И где тогда сопротивление и бунт, где?
Там же, где и все остальное, вместе с покорностью, с Господом Богом и волей его.
Он хочет найти слова, каких не позабыть ни одному человеку. И пусть принадлежат каждому, кто швырнет их навстречу смерти.
Если примешься подводить итоги, то следует тебе задуматься и над этим: изменения от близости смерти, близости пусть даже и мнимой, эта интенсивность чувства, эта серьезность, ощущение того, что в счет идет лишь важнейшее из всего, что собой представляешь, и что все должно быть точным, ничего приблизительного, а уж тем паче неверного, потому что нет больше возможности подправить и уточнить.
И если бы действительно удалось настолько стряхнуть с себя смерть, чтобы больше не чувствовать ее близости, — что сталось бы тогда со всей этой серьезностью? Что смогло бы и тогда быть важнейшим, да и было ли б хоть что-то до этого важнейшего досягающее, равное ему?
Отчет этот за мною. Без него я не вправе исчезнуть. Он — то единственное, в чем мне не может быть никакой пользы.
Отчет этот ничего не добавит к прежнему протесту против смерти. Он может лишь, как апология, ослабить его. Нельзя ведь, защищаясь, — а это была бы защита, — добиться того же, что и в беспощадной атаке.
В этом отчете, в нем одном, я еще смог бы быть таким, каким пытался быть в течение всей моей жизни: без целей, без пользы, без намерений, без урезываний и коверканий, свободным, насколько вообще может быть свободен человек.
Чья душа слишком рано открылась для впечатлений смерти, тот неспособен уже никогда снова замкнуться перед нею вполне: рана, как бы ставшая легкими, через которые дышишь.
«Горе человеку, чье имя больше, чем дело его».
Не толкуй ничего, не разъясняй ничего. Оставь немного и тем, что желали бы поломать голову.
Достаточно ли я размышлял над выживанием? Не ограничил ли я себя чрезмерно аспектом, связанным с сущностью власти, и, одержимый им, не упустил ли из поля зрения других аспектов, не менее важных? О чем вообще можно думать, не оставляя в стороне большей части? Такова ли природа всех изобретений и открытий — отбрасыванье наиважнейшего?

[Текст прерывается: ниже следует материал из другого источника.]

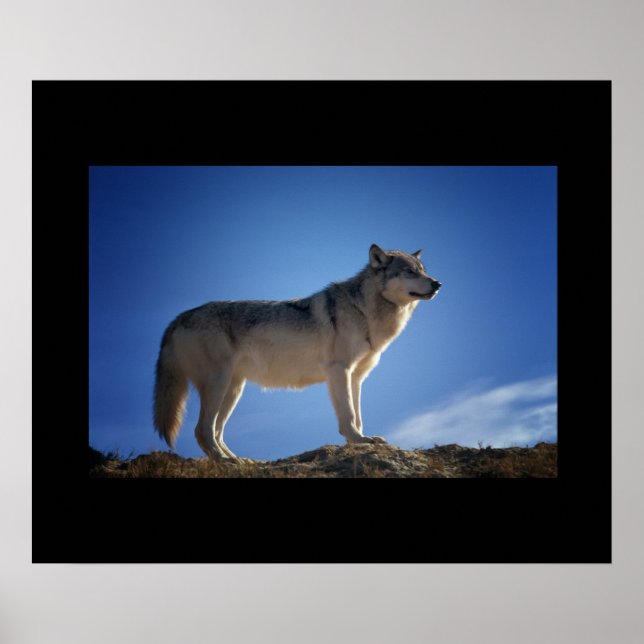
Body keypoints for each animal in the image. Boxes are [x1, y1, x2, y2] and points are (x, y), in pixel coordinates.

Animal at [153, 244, 441, 460]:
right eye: (409, 272)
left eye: (423, 271)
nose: (437, 283)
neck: (364, 310)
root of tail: (177, 318)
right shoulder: (339, 370)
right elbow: (348, 415)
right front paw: (358, 441)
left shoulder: (356, 377)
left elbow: (358, 415)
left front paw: (361, 440)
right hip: (219, 384)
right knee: (202, 430)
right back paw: (226, 462)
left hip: (233, 390)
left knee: (215, 431)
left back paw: (239, 460)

Может быть, это и есть одна из главных причин того, что я пишу свою жизнь, пишу настолько полно, насколько возможно. Мне бы следовало окружить мысли той атмосферой, в которой они возникали, чтобы добавить им естественности. Вполне возможно, что я придам им таким образом иной оттенок. Я не хочу ничего изменять, подправлять, но ту жизнь, что связана с ними я хочу вернуть, приблизить, заставить ее снова наполнить их.
«Честолюбие есть смерть мышления».
«Приветствием философов друг другу должно быть: Не спеши!»

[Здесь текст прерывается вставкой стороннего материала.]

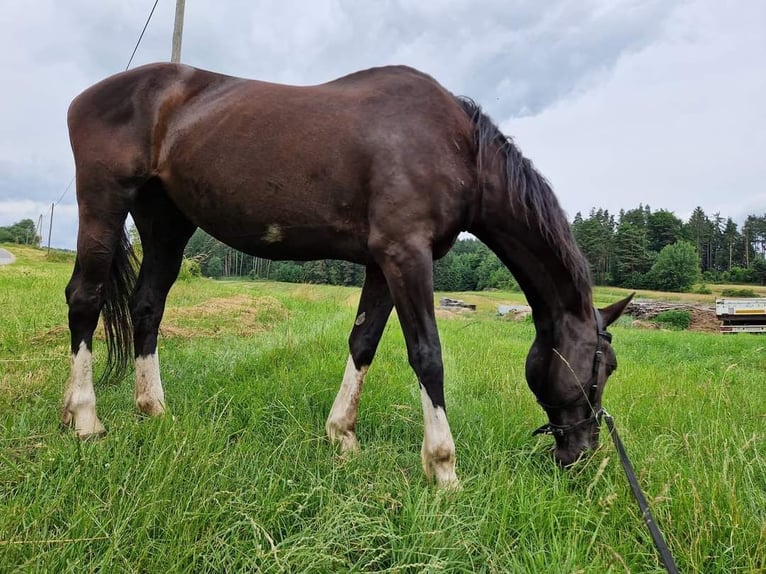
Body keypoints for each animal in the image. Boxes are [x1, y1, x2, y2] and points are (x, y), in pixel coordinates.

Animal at [63, 63, 632, 488]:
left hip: (167, 224)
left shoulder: (384, 262)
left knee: (147, 305)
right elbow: (427, 355)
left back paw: (151, 408)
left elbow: (364, 342)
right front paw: (443, 468)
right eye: (603, 368)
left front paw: (342, 436)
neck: (458, 147)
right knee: (84, 299)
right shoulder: (407, 254)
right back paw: (85, 418)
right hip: (104, 204)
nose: (582, 455)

«В долинах глупости все еще растет для философа больше травы, чем на голых высотах разумности».
В литературе важно, чтобы о многом умалчивалось. Должно чувствоваться, насколько больше известно умалчивающему, чем он говорит, и что молчит он не из ограниченности, а от мудрости.

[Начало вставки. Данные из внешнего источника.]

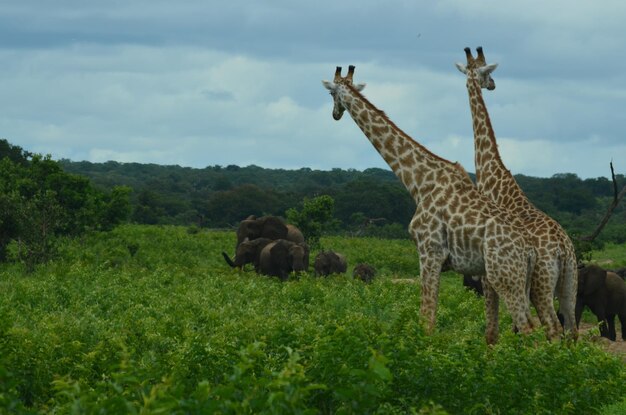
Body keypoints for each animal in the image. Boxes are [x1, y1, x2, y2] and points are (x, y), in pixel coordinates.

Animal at [322, 66, 536, 344]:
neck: (420, 182)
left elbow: (427, 319)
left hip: (504, 276)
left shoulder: (429, 252)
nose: (335, 114)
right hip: (521, 281)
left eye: (332, 93)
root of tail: (530, 251)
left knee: (529, 329)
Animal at [454, 46, 576, 342]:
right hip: (570, 284)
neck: (491, 173)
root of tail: (564, 250)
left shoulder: (489, 276)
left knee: (553, 328)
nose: (493, 85)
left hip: (542, 285)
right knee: (573, 330)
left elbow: (493, 330)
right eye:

Дни обратились в капли, каждая — одна и единственная, ничто больше не соединяется вместе, год — будто до половины наполненный бокал.
Чудовищна в Гёте его распределенность. Он опять и опять ускользает, покидая очередной жизненный этап, и умеет не только вовремя начать свои преображения, но и применить их. Он использует новые свои обличья и против старого ополчается лишь в тех из них, которые с чрезмерной верностью цепляются за покинутое.
Есть в нем что-то необыкновенно практичное, ничего не упускающее из виду и ничего не оставляющее неиспользованным, удивительное уже хотя бы потому, что он всегда остается поэтом, которого и скрывает. Никогда еще ни один поэт не был менее расточителен, и именно эта его повадка эконома-домоправителя прежде всего вызывает досаду, когда имеешь дело с поздним Гёте.
Саморазрушение ненавистно ему так, как одна только расточительность.
Опасность того, что будешь обходиться теми немногими мыслями, которые имел, не допуская никаких новых и, таким образом, орудуя в неполноценном мире, который на свой лад так же фальшив, как и тот другой, который ты хотел подправить.
Короче, короче, пока не останется один слог, которым сказа-
Однако та главная книга, которую он должен себе, была бы длинней, чем «Карамазовы».
В музыке плывут те слова, которые обычно ходят. Я люблю поступь слов, их пути-дороги, привалы и остановки, не доверяю я их струению.
Можно без устали читать и перечитывать одного и того же автора, восхищаться им, почитать, восхвалять его и превозносить до небес, знать наизусть каждую из написанных им фраз и повторять их беспрестанно и все же оставаться совершенно не затронутым им, будто он ничего не требовал от тебя и вообще ничего не сказал.